Rapid sequencing-based diagnosis of infectious bacterial species from meningitis patients in Zambia

Clin Transl Immunology. 2019 Nov 5;8(11):e01087. doi: 10.1002/cti2.1087. eCollection 2019.

Abstract

Objectives: We have developed a portable system for the rapid determination of bacterial composition for the diagnosis of infectious diseases. Our system comprises of a nanopore technology-based sequencer, MinION, and two laptop computers. To examine the accuracy and time efficiency of our system, we provided a proof-of-concept for the detection of the causative bacteria of 11 meningitis patients in Zambia.

Methods: We extracted DNA from cerebrospinal fluid samples of each patient and amplified the 16S rRNA gene regions. The sequencing library was prepared, and the sequenced reads were simultaneously processed for bacterial composition determination using the minimap2 software and the representative prokaryote genomes.

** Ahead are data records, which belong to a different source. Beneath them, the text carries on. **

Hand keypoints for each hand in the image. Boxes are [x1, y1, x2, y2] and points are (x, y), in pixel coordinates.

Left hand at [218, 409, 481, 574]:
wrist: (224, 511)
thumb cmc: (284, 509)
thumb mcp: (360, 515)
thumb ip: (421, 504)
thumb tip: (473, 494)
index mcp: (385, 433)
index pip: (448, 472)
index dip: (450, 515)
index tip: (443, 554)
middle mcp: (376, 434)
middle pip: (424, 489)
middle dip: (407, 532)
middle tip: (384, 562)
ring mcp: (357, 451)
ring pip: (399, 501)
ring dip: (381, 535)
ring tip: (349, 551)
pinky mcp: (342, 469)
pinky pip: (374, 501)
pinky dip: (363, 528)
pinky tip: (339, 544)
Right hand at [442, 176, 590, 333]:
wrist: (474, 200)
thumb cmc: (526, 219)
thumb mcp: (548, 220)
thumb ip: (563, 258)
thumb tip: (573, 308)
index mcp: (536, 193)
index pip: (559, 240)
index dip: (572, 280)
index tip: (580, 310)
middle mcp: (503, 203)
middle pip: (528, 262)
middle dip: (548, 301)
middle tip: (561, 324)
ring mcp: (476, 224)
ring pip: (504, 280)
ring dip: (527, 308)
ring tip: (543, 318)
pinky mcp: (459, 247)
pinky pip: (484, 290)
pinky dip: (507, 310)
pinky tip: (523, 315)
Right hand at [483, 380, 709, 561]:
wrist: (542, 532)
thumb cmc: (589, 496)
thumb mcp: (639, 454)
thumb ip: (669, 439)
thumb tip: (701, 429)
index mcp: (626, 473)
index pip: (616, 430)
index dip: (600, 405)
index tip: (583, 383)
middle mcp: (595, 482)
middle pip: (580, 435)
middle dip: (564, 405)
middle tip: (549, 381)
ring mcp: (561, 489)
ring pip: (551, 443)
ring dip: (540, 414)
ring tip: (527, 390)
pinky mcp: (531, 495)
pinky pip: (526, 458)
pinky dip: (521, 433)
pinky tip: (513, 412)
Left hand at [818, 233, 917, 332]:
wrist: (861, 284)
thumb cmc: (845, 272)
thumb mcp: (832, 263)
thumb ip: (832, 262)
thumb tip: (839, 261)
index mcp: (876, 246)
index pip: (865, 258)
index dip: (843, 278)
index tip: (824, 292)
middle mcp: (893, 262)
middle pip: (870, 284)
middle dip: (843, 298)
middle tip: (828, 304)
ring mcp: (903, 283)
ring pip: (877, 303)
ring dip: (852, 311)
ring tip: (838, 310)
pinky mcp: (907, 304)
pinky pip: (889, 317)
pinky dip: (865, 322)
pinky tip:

Results: The sequencing results of four of the six culture-positive samples were consistent with those of conventional culture-based methods. The dominant bacterial species in each of these samples were identified from the sequencing data within only 3 min. Although the major bacterial species were also detected from the other two culture-positive samples and five culture-negative samples, their presence could not be confirmed. Moreover, as a whole, although the number of sequencing reads obtained within a short sequencing run was small, there was no change in the major bacterial species over time with prolonged sequencing. In addition, the processing time strongly correlated with the number of sequencing reads used for the analysis.

Conclusion: Our results suggest that time-effective analysis could be achieved by determining the number of sequencing reads required for the rapid diagnosis of infectious bacterial species depending on the complexity of bacterial species in a sample.

Keywords: meningitis; meta 16S rRNA sequencing; microbiome; nanopore sequencing; rapid diagnosis.